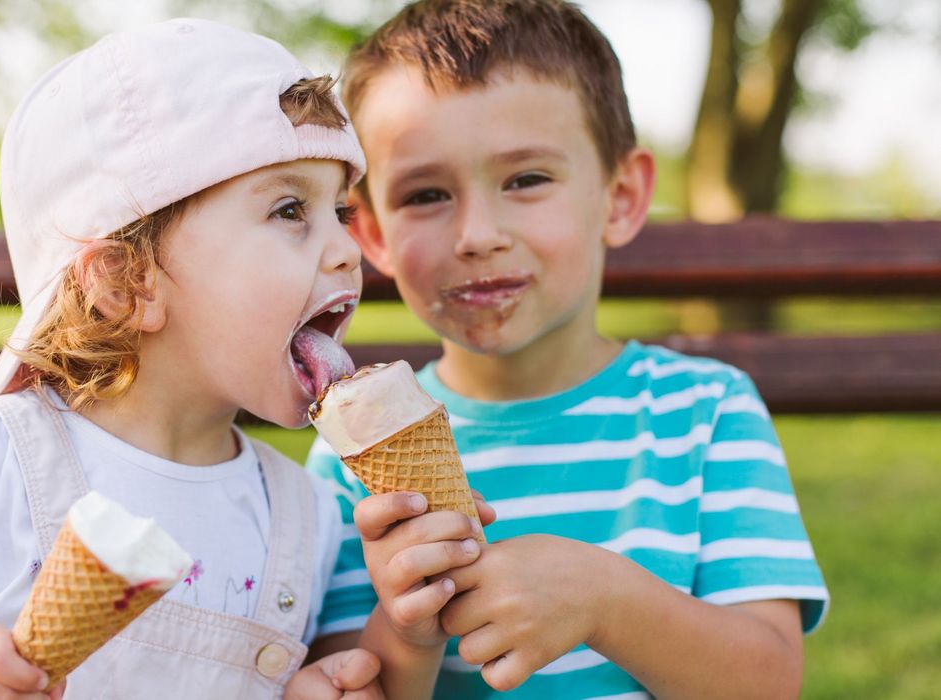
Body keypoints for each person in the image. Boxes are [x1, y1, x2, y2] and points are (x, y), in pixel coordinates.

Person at [0, 18, 483, 700]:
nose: (345, 251)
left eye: (338, 209)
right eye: (287, 210)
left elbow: (361, 685)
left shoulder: (304, 513)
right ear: (128, 283)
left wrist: (404, 633)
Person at [306, 1, 830, 698]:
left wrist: (607, 600)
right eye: (426, 194)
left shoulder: (706, 415)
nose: (478, 234)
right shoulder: (354, 459)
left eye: (526, 180)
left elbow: (769, 684)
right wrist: (404, 631)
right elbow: (347, 680)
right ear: (373, 235)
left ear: (619, 197)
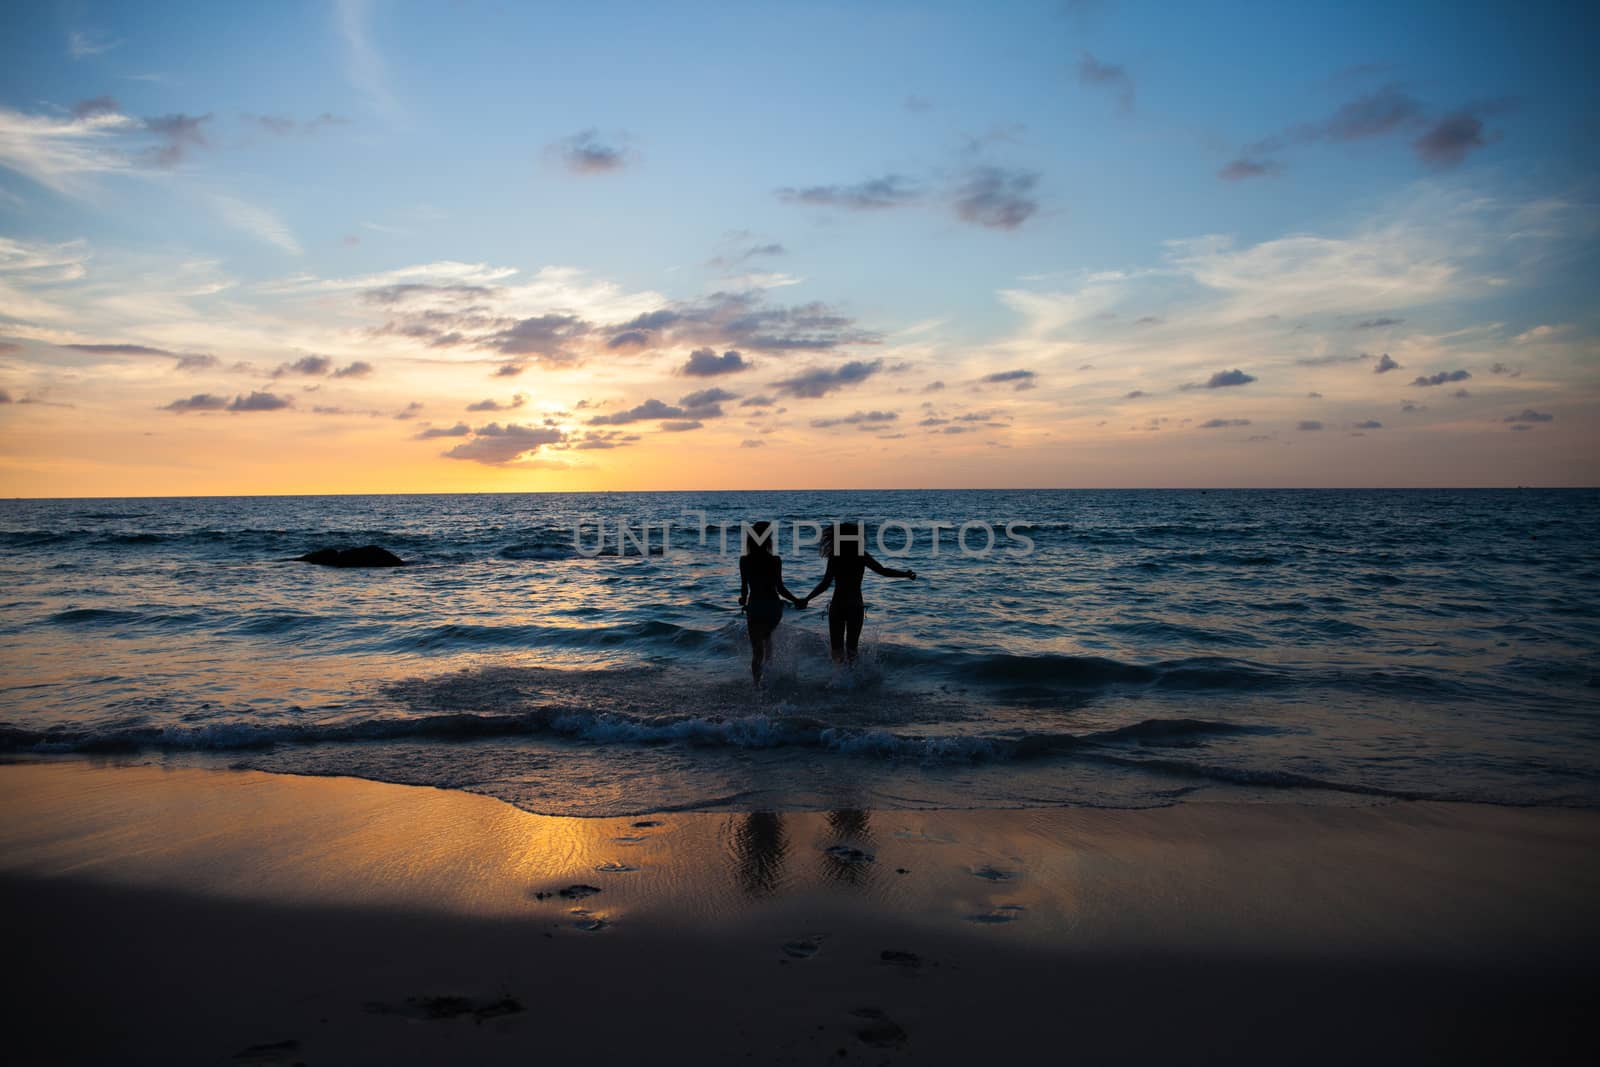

Required action. Find the line with "left eye: (526, 180)" in the listing above, then write it out along with every later line through the last one, exactly, omitting pictures.

Task answer.
left eye: (526, 180)
left elbow: (769, 684)
right wrist: (404, 631)
right elbow: (347, 680)
right ear: (373, 235)
left ear: (619, 197)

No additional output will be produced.